Here’s a question: does virtual reality (VR) have to be based on, well, reality? Not necessarily in the context of its story, settings and characters, but in an artistic sense? This is a technology that is striving to make everything as real as possible. We want accurate head-tracking, crisp displays and low latency, all in an attempt to make us feel like we really are standing in the environment that we’re looking at. Does all of that simply disappear if we achieve anything other than the most realistic graphics?
It’s an interesting thought, and one that few developers are yet to try and tackle. Can VR stand with experiences that use more imaginative art styles and visual flairs? Cel-shading has led to some of the most colourful, visually creative videogames of the past decade and beyond, but their aims are usually different to that of the hyper-realistic titles that try and fully immerse a player as if they really were the character they were controlling. It would certainly be a shame to miss out on this fantastically vibrant art style because it conflicts with a core principal of VR. Titles like The Legend of Zelda: The Wind Waker and Jet Set Radio still hold up even today with these art styles, but can they work with an Oculus Rift or Project Morpheus?
There may not be many case studies for this topic, but what is there is encouraging. Developer Nick Pittom of Red of Paw has certainly made a strong case for VR and animation with his lovingly-crafted Studio Ghibli tribute projects. Of course, Studio Ghibli itself helped break ground with cel-shaded visuals on PlayStation 3 with Ni No Kuni: The Wrath of the White Witch. The first of Pittom’s projects, based on the iconic Spirited Away, is available to download and try out for free. The title successfully recreates the boiler room scene from the beloved anime film, created in unity. In his development blog, Pittom noted challenges in converting the 2D art style to a fully 3D environment, revealing that he had literally painted on 3D objects in photoshop. This was to ensure that the title retained a painted look in VR as opposed to some simple shaders. Pittom’s next work, a recreation of the bus stop scene from My Neighbour Totoro, also looks to set to make a case for cartoons in VR.

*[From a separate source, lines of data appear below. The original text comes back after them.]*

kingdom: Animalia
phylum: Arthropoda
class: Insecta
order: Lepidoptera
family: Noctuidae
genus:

Another upcoming cel-shaded title looks to prove that VR and animation can go hand-in-hand. The Jet Set Radio-inspired Hover: Revolt of Gamers is not only looking to combine the two but is proving that people are excited by the idea, with the project wildly surpassing its Kickstarter campaign goal of $38,000 USD, currently sitting at over $80,000 raised with over 2 weeks to go. The title looks offer a refreshing spectrum of colours, with players zig-zagging about the environment performing tricks and stunts. Admittedly it isn’t exclusive to the Oculus Rift and we’re yet to definitively prove that its VR inclusion is worthwhile, but it’s encouraging nonetheless.
It all points to cel-shaded and cartoon visual styles continuing to thrive with VR. So if you’re worried about that platform become nothing but a breeding ground for the hyper-realistic, gritty experiences that we’re all used to already then, quite simply, don’t be. VR is set to offer as unique and diverse of range of visual styles that we already see explored throughout the videogame industry.
‘VR vs’ is VRFocus’ weekly feature that takes an issue currently challenging the VR industry and discusses how to fix it. Looking at everything from the videogames in development to the strength of the technology, we highlight the problems and try to come up with the best solutions.